Connor IbbetsonData Journalist
September 23, 2020, 7:25 AM GMT+0

A snap YouGov poll finds more than three quarters in favour of the new restrictions

With COVID-19 cases rising rapidly, Boris Johnson has laid down the law about how the next six months will look for Brits, with a threat of further measures if case numbers continue to increase.

The new rules, which apply to England, will see pubs, bars, and restaurants closing at 10pm, limits of 15 attendees at weddings, limits on indoor sports, and office workers being advised to work from home if they can.

Overall, 78% of Brits support the Prime Minister’s announcement, including 44% who “strongly” support the new measures. Just 17% are opposed to the new lockdown amendments.

Support is universal across the political parties, with 81% of Labour voters, 83% of Conservatives, and 85% of Liberal Democrats backing Johnson’s amendments to the lockdown rules.

Opposition is highest among Brits aged 18-24 (32%), many of whom will have recently returned to university, and lowest among Brits over 65 (11%).

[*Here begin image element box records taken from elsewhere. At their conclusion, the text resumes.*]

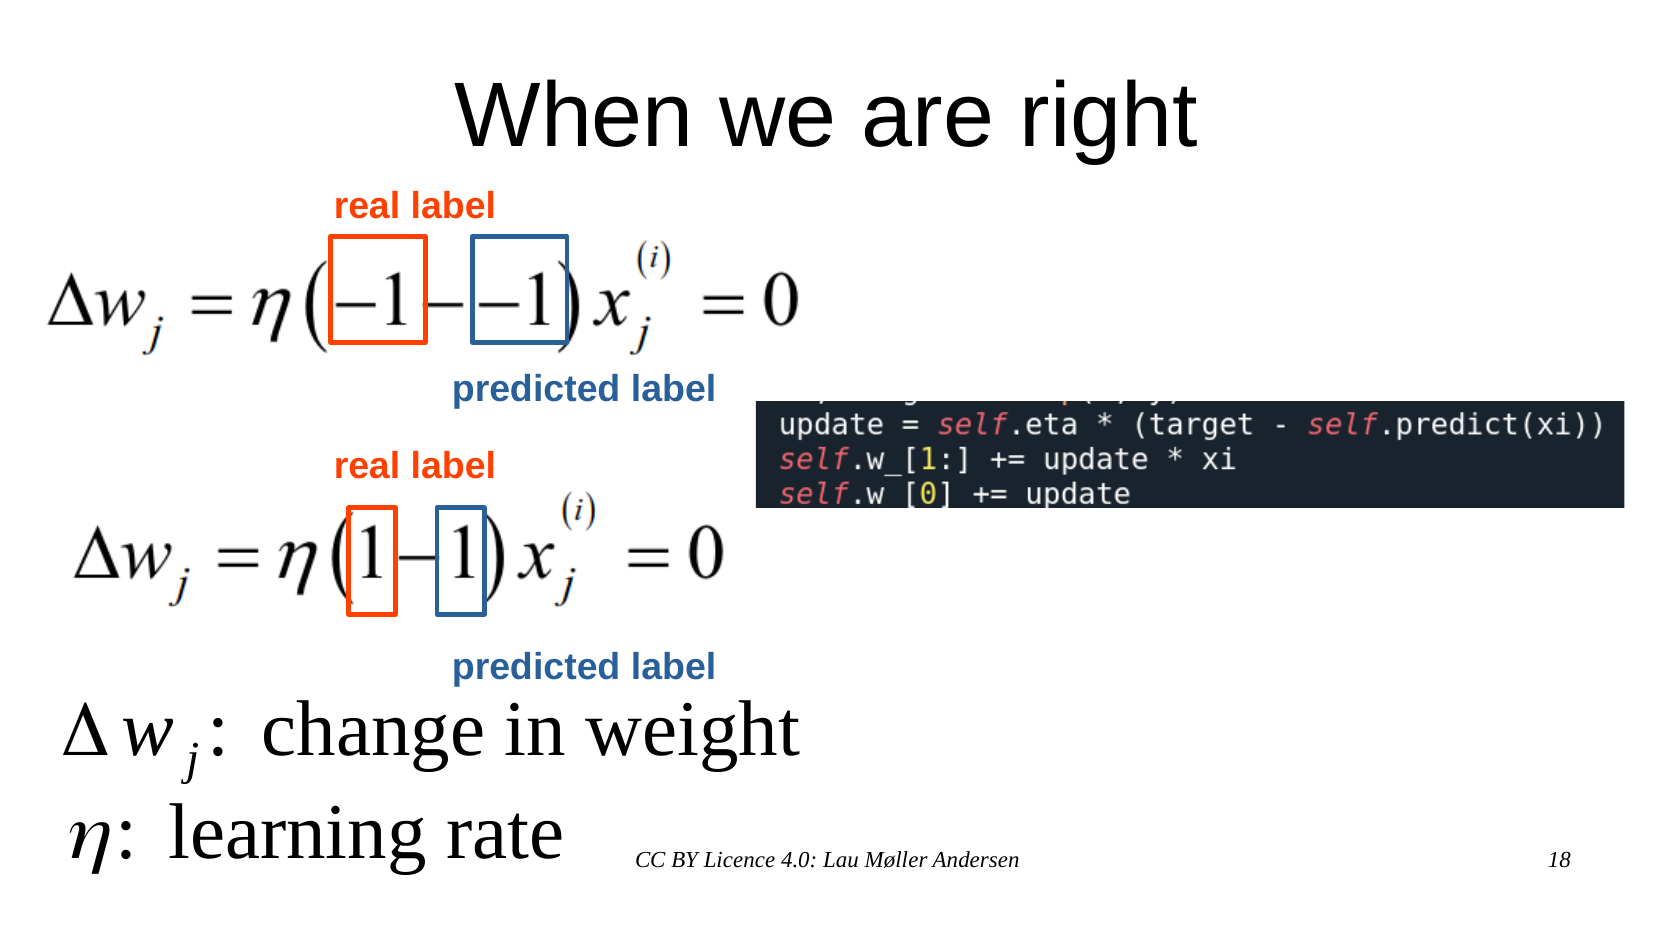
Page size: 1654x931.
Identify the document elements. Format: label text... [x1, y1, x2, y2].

text_box predicted label [437, 637, 756, 737]
chart [53, 685, 811, 879]
text_box predicted label [437, 360, 756, 460]
picture [333, 239, 423, 340]
picture [11, 462, 750, 644]
text_box real label [318, 177, 532, 237]
picture [35, 156, 875, 367]
title When we are right [82, 37, 1571, 193]
picture [755, 401, 1625, 508]
picture [475, 239, 565, 340]
text_box real label [318, 437, 532, 497]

There is also a slight split between the genders, with 81% of women supporting the changes, compared to 75% of men who say the same. Among those who strongly support the changes the split is more pronounced, with nearly half (48%) of women strongly supporting compared to 39% of men. Opposition is also slightly higher among men (19%) compared to 14% of women,

Although there is strong support for the new rules, Britons tend to want to go further still. Approaching half (45%) of Brits say the changes do not go far enough, compared to only a third (32%) who say they about right. Just one in eight (13%) think they are too restrictive.

Most Liberal Democrats (57%) and Labour voters (53%) wish the rules were stricter, but Conservative voters are split, with 38% also thinking they should go further but 42% thinking they are about right.

One in six (15%) of Tories say the rules go too far, with 10% of Labour and 7% of Lib Dems saying the same.